▸ **What to work on**: Which lines below fall between the one containing "Zusendung von Werbeinformationen, etwa" and the one containing "auf deine Bedürfnisse"? Repeat them exactly, counting both of those lines, and add nothing else.

[Dataset entries]
'''

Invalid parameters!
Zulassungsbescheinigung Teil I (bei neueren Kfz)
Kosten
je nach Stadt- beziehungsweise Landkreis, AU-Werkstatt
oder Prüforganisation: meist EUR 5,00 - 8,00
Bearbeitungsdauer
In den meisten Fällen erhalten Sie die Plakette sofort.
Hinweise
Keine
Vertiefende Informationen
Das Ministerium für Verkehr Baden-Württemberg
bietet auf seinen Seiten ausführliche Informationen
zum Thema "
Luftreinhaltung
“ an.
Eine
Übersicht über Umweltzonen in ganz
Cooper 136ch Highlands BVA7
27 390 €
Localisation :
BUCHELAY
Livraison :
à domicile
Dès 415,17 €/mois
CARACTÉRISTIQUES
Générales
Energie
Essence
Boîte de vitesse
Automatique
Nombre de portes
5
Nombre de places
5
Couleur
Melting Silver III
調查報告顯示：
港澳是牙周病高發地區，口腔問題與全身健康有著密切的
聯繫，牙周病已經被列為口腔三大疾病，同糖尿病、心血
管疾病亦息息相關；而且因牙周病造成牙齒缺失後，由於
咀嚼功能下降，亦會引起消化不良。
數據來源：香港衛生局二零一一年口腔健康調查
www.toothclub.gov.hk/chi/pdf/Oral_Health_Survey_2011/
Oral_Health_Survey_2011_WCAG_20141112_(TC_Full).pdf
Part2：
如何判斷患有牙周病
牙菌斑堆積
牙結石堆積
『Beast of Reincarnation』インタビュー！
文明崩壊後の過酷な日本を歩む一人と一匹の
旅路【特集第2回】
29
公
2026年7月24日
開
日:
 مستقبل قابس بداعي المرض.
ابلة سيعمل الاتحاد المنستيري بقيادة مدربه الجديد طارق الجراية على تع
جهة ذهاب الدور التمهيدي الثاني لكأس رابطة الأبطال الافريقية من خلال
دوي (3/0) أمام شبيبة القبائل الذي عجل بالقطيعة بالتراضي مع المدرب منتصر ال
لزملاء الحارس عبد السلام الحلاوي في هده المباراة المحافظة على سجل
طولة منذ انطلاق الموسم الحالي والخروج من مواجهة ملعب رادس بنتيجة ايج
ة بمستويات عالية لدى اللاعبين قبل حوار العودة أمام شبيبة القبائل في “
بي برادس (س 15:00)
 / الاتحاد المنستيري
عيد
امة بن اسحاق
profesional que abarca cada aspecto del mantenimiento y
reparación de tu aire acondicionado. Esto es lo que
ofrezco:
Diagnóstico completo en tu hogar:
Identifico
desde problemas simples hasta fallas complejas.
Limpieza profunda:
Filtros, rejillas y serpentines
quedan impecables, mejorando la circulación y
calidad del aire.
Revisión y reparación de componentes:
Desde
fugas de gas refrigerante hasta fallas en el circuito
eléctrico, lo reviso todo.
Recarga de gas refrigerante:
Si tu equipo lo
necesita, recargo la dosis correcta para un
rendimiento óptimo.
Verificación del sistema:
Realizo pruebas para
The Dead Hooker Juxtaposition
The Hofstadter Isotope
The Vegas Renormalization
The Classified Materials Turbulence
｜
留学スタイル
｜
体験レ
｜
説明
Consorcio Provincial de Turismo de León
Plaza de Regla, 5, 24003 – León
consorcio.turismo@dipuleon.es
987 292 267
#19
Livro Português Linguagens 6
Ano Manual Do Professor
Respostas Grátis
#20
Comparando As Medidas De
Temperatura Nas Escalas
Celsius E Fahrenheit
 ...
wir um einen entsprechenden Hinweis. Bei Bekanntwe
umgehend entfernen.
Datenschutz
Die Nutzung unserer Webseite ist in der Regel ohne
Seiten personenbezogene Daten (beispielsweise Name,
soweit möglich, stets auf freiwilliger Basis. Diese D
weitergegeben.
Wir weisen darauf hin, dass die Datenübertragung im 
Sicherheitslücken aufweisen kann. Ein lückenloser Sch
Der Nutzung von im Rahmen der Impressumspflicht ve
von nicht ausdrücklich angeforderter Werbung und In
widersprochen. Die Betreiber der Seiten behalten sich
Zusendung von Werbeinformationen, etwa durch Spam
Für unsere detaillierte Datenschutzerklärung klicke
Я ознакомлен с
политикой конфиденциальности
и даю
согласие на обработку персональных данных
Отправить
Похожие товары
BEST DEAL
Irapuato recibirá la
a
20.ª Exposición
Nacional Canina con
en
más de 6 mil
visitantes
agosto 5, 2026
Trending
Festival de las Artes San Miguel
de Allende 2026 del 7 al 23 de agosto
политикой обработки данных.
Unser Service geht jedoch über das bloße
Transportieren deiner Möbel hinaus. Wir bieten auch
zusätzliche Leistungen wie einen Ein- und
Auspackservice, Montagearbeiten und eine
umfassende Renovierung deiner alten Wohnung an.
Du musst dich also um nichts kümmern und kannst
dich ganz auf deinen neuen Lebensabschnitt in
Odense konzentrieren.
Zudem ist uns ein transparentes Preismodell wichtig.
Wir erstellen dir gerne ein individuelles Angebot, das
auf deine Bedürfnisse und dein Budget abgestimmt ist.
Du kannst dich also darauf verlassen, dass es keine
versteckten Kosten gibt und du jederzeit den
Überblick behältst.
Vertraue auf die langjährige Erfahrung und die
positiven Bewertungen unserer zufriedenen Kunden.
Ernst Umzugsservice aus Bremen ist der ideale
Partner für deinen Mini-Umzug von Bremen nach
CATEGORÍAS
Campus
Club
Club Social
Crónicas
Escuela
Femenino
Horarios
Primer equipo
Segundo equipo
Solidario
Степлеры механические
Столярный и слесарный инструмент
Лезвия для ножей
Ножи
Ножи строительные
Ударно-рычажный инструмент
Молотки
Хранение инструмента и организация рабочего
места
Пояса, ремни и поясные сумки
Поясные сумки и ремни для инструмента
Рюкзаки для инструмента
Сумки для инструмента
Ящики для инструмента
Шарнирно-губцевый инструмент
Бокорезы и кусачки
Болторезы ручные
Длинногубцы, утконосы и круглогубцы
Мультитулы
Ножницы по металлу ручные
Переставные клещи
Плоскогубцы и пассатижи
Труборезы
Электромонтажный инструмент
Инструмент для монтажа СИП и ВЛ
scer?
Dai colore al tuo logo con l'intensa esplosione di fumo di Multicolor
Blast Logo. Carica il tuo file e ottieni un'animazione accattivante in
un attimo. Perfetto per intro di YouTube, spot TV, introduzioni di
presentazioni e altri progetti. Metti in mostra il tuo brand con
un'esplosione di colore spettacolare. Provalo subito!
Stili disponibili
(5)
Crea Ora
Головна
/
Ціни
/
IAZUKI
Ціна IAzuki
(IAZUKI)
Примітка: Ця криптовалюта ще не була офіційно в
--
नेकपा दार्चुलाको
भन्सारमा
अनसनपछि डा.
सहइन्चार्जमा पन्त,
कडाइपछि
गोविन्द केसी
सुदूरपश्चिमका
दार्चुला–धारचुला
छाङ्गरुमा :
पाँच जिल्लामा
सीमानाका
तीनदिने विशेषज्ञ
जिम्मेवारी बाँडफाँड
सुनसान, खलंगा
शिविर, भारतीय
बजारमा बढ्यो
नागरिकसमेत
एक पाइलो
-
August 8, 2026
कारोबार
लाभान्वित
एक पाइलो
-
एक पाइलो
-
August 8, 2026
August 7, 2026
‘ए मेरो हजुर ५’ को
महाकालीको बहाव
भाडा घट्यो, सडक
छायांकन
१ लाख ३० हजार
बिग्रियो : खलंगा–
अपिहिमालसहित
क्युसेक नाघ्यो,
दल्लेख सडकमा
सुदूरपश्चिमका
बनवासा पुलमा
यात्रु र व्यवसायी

'''

▸ **Written response**:
Zusendung von Werbeinformationen, etwa durch Spam
Für unsere detaillierte Datenschutzerklärung klicke
Я ознакомлен с
политикой конфиденциальности
и даю
согласие на обработку персональных данных
Отправить
Похожие товары
BEST DEAL
Irapuato recibirá la
a
20.ª Exposición
Nacional Canina con
en
más de 6 mil
visitantes
agosto 5, 2026
Trending
Festival de las Artes San Miguel
de Allende 2026 del 7 al 23 de agosto
политикой обработки данных.
Unser Service geht jedoch über das bloße
Transportieren deiner Möbel hinaus. Wir bieten auch
zusätzliche Leistungen wie einen Ein- und
Auspackservice, Montagearbeiten und eine
umfassende Renovierung deiner alten Wohnung an.
Du musst dich also um nichts kümmern und kannst
dich ganz auf deinen neuen Lebensabschnitt in
Odense konzentrieren.
Zudem ist uns ein transparentes Preismodell wichtig.
Wir erstellen dir gerne ein individuelles Angebot, das
auf deine Bedürfnisse und dein Budget abgestimmt ist.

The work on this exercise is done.